··· Data records ···
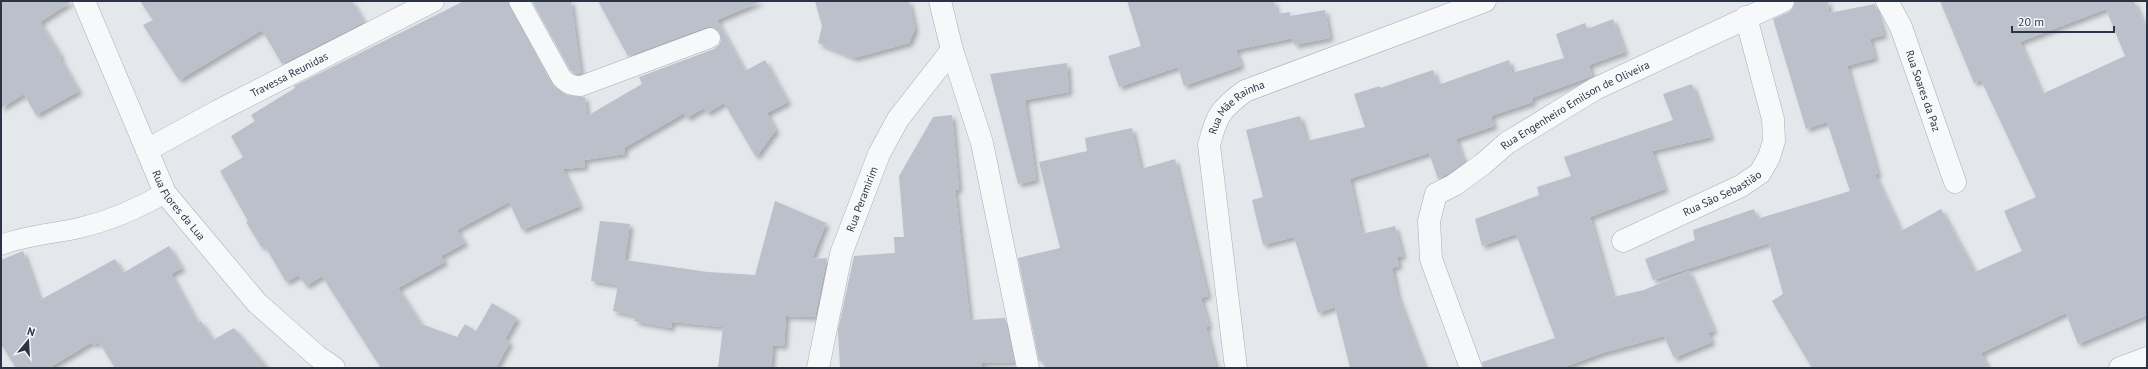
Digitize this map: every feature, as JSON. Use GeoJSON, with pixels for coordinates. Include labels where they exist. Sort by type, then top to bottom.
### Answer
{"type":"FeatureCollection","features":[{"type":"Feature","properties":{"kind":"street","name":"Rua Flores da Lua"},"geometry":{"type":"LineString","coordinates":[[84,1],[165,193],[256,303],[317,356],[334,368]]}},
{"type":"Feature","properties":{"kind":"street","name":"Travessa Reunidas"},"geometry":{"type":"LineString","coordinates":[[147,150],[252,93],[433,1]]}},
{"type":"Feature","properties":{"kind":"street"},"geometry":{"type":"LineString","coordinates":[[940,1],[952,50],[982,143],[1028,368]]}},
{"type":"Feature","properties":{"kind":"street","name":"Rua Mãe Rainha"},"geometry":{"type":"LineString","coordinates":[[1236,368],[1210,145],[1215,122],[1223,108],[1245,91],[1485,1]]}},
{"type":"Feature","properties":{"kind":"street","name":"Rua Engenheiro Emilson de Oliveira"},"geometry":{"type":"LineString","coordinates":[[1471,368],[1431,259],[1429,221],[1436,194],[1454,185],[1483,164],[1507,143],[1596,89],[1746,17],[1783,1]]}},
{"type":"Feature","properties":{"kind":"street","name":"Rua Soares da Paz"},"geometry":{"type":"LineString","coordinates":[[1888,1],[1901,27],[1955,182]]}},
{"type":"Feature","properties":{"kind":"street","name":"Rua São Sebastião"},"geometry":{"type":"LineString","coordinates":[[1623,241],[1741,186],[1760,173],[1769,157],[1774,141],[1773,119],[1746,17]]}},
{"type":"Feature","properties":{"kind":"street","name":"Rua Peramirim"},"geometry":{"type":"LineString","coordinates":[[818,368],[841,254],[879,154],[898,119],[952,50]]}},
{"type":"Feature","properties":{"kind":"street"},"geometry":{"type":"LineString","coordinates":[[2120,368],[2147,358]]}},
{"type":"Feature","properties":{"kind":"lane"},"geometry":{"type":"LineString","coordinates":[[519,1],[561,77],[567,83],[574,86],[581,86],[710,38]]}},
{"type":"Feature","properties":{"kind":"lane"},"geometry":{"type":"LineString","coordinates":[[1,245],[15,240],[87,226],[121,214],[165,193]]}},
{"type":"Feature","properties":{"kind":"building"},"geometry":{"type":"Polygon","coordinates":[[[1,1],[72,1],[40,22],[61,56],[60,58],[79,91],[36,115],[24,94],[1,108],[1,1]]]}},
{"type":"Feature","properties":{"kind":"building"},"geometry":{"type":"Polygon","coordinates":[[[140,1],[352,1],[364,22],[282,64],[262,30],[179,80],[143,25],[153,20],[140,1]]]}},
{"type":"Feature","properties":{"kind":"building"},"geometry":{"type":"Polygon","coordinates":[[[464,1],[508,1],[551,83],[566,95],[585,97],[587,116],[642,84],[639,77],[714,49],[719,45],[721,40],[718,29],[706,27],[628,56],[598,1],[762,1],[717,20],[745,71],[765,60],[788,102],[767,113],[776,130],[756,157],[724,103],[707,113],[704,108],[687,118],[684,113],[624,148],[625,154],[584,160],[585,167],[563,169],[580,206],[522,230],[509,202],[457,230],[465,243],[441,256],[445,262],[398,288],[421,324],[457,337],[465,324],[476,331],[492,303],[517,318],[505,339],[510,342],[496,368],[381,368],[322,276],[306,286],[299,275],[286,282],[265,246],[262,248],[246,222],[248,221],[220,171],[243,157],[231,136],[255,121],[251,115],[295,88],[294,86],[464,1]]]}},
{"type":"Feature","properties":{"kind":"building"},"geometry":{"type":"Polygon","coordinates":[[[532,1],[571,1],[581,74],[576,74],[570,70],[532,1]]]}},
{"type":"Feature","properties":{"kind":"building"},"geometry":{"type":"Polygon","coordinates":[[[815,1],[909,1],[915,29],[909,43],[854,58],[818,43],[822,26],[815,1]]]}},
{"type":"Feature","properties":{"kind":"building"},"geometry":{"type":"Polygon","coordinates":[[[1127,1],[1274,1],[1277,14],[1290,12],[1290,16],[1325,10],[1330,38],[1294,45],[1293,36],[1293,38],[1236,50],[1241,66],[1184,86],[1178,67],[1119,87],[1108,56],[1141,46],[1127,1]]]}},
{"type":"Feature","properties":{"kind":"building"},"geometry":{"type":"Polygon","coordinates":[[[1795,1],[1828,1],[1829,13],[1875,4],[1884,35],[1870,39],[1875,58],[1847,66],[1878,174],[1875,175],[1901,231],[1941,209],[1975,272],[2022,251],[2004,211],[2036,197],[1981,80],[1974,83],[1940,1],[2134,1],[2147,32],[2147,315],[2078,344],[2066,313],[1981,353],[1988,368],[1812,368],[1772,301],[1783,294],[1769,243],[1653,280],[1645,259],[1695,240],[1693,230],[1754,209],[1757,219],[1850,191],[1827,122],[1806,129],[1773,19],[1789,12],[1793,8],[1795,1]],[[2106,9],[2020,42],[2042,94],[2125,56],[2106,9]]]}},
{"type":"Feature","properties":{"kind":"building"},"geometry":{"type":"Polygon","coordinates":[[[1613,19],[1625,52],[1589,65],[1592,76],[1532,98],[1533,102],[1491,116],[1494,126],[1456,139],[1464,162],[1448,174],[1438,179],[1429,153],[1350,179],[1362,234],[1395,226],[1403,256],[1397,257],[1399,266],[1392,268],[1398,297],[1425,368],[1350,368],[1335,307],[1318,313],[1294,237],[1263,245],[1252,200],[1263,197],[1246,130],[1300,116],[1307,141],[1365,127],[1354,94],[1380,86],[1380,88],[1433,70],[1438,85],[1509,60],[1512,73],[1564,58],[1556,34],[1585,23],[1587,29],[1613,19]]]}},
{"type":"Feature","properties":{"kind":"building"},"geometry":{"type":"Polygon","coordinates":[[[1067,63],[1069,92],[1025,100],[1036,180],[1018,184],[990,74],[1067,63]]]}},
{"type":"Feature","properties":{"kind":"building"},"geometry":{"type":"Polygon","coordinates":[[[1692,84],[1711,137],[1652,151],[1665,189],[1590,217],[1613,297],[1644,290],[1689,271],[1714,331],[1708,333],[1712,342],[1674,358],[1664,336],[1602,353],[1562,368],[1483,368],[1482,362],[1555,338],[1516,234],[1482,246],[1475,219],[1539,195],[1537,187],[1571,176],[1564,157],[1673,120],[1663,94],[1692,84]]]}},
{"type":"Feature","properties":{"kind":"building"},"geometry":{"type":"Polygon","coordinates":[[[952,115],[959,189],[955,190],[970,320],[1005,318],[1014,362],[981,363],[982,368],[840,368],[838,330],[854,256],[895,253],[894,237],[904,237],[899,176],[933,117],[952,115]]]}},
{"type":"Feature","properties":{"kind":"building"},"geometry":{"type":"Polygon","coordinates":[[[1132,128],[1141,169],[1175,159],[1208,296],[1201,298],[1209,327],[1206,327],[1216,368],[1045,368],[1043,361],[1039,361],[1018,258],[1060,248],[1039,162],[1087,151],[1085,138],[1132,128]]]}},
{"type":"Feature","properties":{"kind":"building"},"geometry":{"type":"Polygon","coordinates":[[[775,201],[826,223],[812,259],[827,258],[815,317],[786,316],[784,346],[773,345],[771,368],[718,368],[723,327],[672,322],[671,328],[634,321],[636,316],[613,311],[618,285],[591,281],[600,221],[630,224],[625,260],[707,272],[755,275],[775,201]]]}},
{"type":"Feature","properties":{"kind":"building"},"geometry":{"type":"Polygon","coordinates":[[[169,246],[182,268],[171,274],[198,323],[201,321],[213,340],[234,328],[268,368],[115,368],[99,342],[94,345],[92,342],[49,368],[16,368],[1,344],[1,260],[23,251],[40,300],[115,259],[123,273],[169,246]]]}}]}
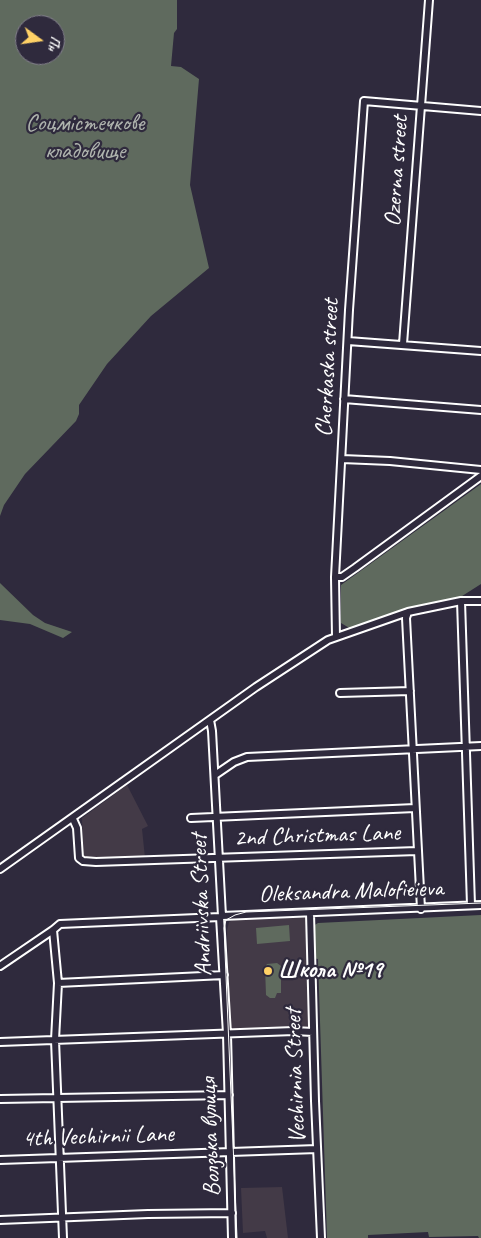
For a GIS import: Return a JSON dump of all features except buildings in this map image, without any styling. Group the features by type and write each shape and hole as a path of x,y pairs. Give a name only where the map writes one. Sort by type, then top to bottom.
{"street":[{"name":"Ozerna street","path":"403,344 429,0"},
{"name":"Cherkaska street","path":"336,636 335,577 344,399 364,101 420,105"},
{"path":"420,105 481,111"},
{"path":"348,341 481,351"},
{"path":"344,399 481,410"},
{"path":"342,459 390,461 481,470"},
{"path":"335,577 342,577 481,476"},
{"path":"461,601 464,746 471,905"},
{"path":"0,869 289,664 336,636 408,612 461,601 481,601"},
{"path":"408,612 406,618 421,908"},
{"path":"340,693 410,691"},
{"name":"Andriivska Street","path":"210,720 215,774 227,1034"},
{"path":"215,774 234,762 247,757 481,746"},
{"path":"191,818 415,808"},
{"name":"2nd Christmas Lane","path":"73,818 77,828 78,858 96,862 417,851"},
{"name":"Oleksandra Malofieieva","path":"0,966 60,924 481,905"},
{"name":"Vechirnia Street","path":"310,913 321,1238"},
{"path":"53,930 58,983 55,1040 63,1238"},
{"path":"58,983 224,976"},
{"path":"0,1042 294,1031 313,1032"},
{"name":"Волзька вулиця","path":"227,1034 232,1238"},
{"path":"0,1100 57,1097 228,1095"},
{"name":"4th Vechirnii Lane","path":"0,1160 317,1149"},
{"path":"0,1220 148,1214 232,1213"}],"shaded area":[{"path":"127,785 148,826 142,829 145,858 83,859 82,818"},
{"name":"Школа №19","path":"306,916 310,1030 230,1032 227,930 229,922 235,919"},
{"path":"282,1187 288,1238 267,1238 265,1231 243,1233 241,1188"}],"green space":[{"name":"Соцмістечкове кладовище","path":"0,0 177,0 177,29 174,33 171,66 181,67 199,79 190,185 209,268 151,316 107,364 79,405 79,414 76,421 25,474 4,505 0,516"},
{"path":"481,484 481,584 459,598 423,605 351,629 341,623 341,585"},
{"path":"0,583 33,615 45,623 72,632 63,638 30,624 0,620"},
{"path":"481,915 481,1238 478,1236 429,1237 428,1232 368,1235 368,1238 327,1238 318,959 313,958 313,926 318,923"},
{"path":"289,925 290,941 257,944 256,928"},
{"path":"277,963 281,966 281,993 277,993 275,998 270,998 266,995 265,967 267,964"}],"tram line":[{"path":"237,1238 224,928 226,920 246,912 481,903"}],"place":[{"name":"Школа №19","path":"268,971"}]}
···
Your goal: Each line above, from the one that contains "For a GIS import: Return" to the last line of the records, should be repeated exactly. Leave out all others.

Answer box:
For a GIS import: Return a JSON dump of all features except buildings in this map image, without any styling. Group the features by type and write each shape and hole as a path of x,y pairs. Give a name only where the map writes one. Sort by type, then top to bottom.
{"street":[{"name":"Ozerna street","path":"403,344 429,0"},
{"name":"Cherkaska street","path":"336,636 335,577 344,399 364,101 420,105"},
{"path":"420,105 481,111"},
{"path":"348,341 481,351"},
{"path":"344,399 481,410"},
{"path":"342,459 390,461 481,470"},
{"path":"335,577 342,577 481,476"},
{"path":"461,601 464,746 471,905"},
{"path":"0,869 289,664 336,636 408,612 461,601 481,601"},
{"path":"408,612 406,618 421,908"},
{"path":"340,693 410,691"},
{"name":"Andriivska Street","path":"210,720 215,774 227,1034"},
{"path":"215,774 234,762 247,757 481,746"},
{"path":"191,818 415,808"},
{"name":"2nd Christmas Lane","path":"73,818 77,828 78,858 96,862 417,851"},
{"name":"Oleksandra Malofieieva","path":"0,966 60,924 481,905"},
{"name":"Vechirnia Street","path":"310,913 321,1238"},
{"path":"53,930 58,983 55,1040 63,1238"},
{"path":"58,983 224,976"},
{"path":"0,1042 294,1031 313,1032"},
{"name":"Волзька вулиця","path":"227,1034 232,1238"},
{"path":"0,1100 57,1097 228,1095"},
{"name":"4th Vechirnii Lane","path":"0,1160 317,1149"},
{"path":"0,1220 148,1214 232,1213"}],"shaded area":[{"path":"127,785 148,826 142,829 145,858 83,859 82,818"},
{"name":"Школа №19","path":"306,916 310,1030 230,1032 227,930 229,922 235,919"},
{"path":"282,1187 288,1238 267,1238 265,1231 243,1233 241,1188"}],"green space":[{"name":"Соцмістечкове кладовище","path":"0,0 177,0 177,29 174,33 171,66 181,67 199,79 190,185 209,268 151,316 107,364 79,405 79,414 76,421 25,474 4,505 0,516"},
{"path":"481,484 481,584 459,598 423,605 351,629 341,623 341,585"},
{"path":"0,583 33,615 45,623 72,632 63,638 30,624 0,620"},
{"path":"481,915 481,1238 478,1236 429,1237 428,1232 368,1235 368,1238 327,1238 318,959 313,958 313,926 318,923"},
{"path":"289,925 290,941 257,944 256,928"},
{"path":"277,963 281,966 281,993 277,993 275,998 270,998 266,995 265,967 267,964"}],"tram line":[{"path":"237,1238 224,928 226,920 246,912 481,903"}],"place":[{"name":"Школа №19","path":"268,971"}]}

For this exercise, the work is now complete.